Posted August 21, 2025 by Nicky in Reviews / 0 Comments

Review – Beneath Our Feet

Beneath Our Feet

by Michael Lewis, Ian Richardson

Genres: History, Non-fiction
Pages: 240
Rating: four-stars
Synopsis:

Britain has a rich past, with incredible archaeology. Every day, new discoveries transform our understanding of its history. Most are made not by professional archaeologists, but by ordinary members of the public. Some are chance finds; others are recovered by the thousands of fieldwalkers, mudlarks, and metal detectorists who scour Britain's countryside and waterways looking for artifacts and coins.
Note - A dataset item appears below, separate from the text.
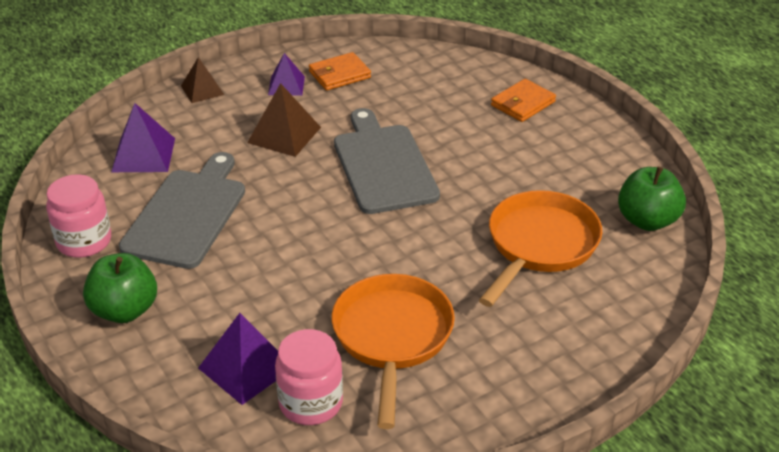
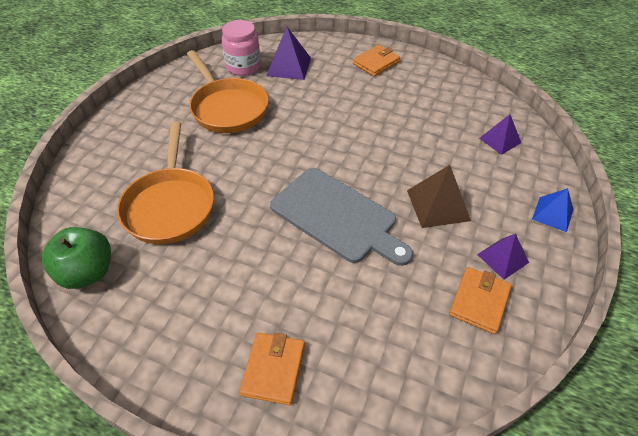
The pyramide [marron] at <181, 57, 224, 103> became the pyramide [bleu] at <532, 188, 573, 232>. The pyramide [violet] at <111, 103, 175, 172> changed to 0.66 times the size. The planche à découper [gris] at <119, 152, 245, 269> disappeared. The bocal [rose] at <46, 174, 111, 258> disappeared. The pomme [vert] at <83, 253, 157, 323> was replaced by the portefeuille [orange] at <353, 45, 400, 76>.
Beneath Our Feet is a celebration of this growing public involvement in archaeology, and of the groundbreaking work of the Portable Antiquities Scheme managed by the British Museum in England and Amgueddfa Cymru in Wales. Its mission is collaboration with public finders, encouraging them to report their discoveries so they can be recorded on a national database and shared with archaeologists, historians, and everyone with an interest in the past buried beneath our feet.

From the 3,500-year-old Ringlemere Cup to the Anglo-Saxon Staffordshire Hoard, a heart pendant connected to Henry VIII and Catherine of Aragon, and a jar of American gold coins buried by a Jewish refugee fleeing the Nazis, these are the stories of more than fifty astonishing treasures, the people who found them, and how they are reshaping British history.

Beneath Our Feet is by Michael Lewis and Ian Richardson, but it covers the finds of many ordinary people — not archaeologists, but metal detectorists, fieldwalkers, mudlarks, and people who just chanced across their finds. In the UK there’s a system to get such things declared and recorded in order that museums can acquire them for display and study, which is great, and here the authors show off some of these items.

It’s a fully illustrated book with colourful, non-glossy pages, some of which are the items themselves and some just images that cast some light on them. I could’ve done with more sense of scale on some of the items, but for a few they do show the scale and the comparisons. Each object or set of objects gets discussed quite briefly, within a couple of pages, and a note about where it can be found now (e.g. a museum or a private collection), so it’s more of a taster than anything.

I really liked it — as a kid who grew up watching and loving Time Team, this kind of “everyday archaeology” (though some of the objects found are in fact officially Treasure and incredibly opulent) is incredibly fun to read about. And it’s a really well-presented book.